DOE Selects New Energy Frontier Research Centers
The Department of Energy announced last week that it will provide $100 million to fund a new cohort of Energy Frontier Research Centers, including six new centers located at Arizona State University, the University of Delaware, University of Illinois at Urbana-Champaign, Northwestern University, Pennsylvania State University, and Ames Laboratory. The multidisciplinary centers, which bring together researchers from universities, national labs, and private industry, will pursue research relevant to department priorities like microelectronics, quantum information science, polymer upcycling, and nuclear waste management. The department also renewed two existing centers and granted two-year extensions to two others. Since the program was launched in 2009, DOE’s Office of Basic Energy Sciences has supported 82 centers, 46 of which are currently active.

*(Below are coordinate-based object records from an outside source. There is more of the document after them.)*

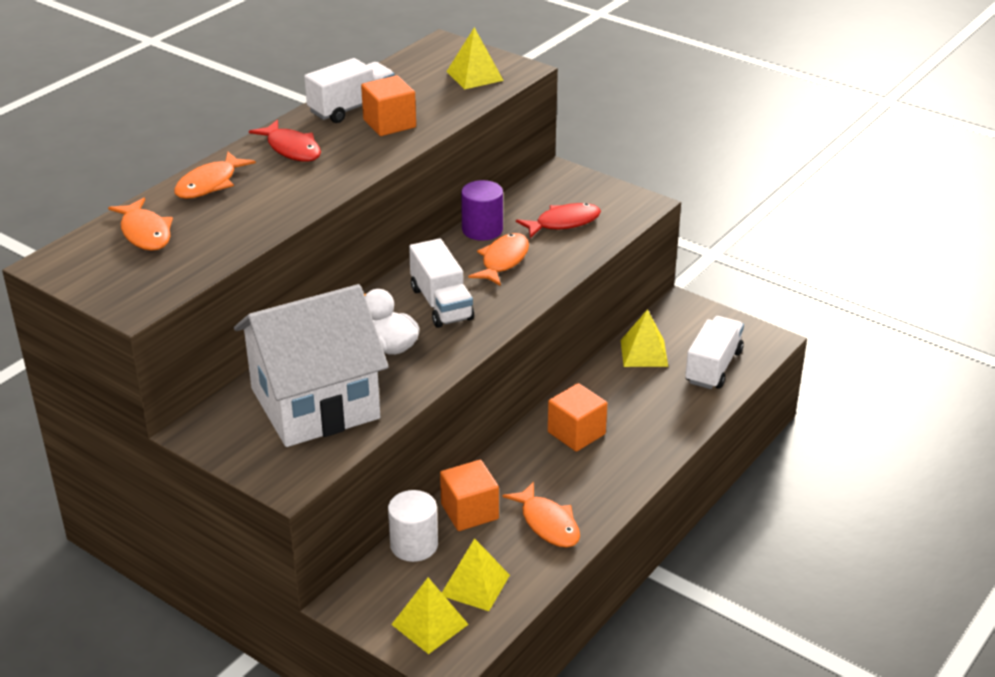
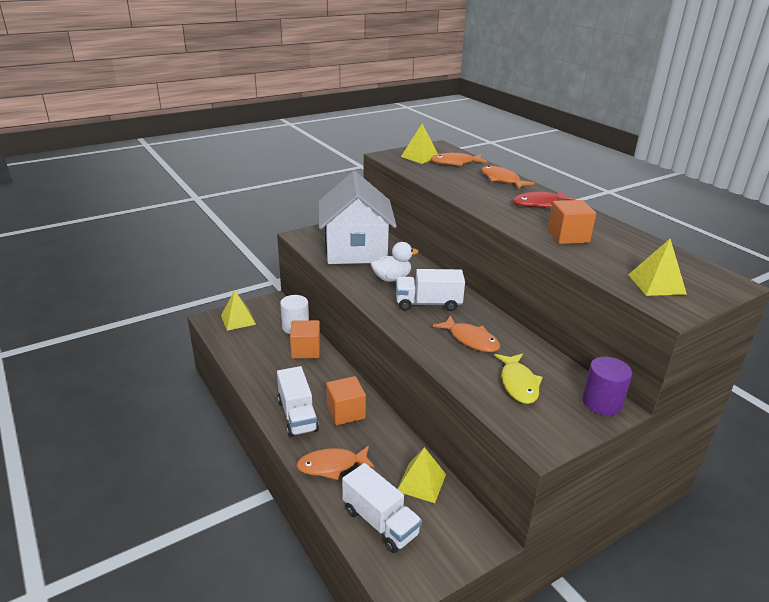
camera: 110 degrees right, 5 degrees down
(352, 108) = (598, 228): white truck -> white truck (297, 415)
(475, 585) = (250, 338): yellow pyramid -> yellow pyramid (420, 157)
(482, 230) = (520, 341): purple cylinder -> purple cylinder (602, 402)
(548, 523) = (273, 375): orange fish -> orange fish (332, 466)
(563, 223) = (518, 384): red fish -> yellow fish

UK Charts Out R&D Policy Overhaul
The government of the United Kingdom released an R&D roadmap on July 1 that outlines its vision for “revitalizing” the country’s system of science and innovation. The document affirms plans to increase public funding for R&D to £22 billion per year by 2025 as a step towards increasing public and private R&D expenditures to 2.4% of GDP by 2027. Stating “bold changes” are needed to equip the UK research system to meet society’s needs, it plans to channel funding toward “moonshot” projects and invest at least £800 million in a new funding body modeled on the Defense Advanced Research Projects Agency in the U.S. To support a robust R&D workforce, the government says it will ease visa restrictions to enable more students and scientists to work in the UK and establish an “Office of Talent” focused on attracting researchers and innovators from around the world. It will also formulate an “R&D Place Strategy” to better connect science and technology to regional economies. The government is soliciting feedback on the roadmap through August 12.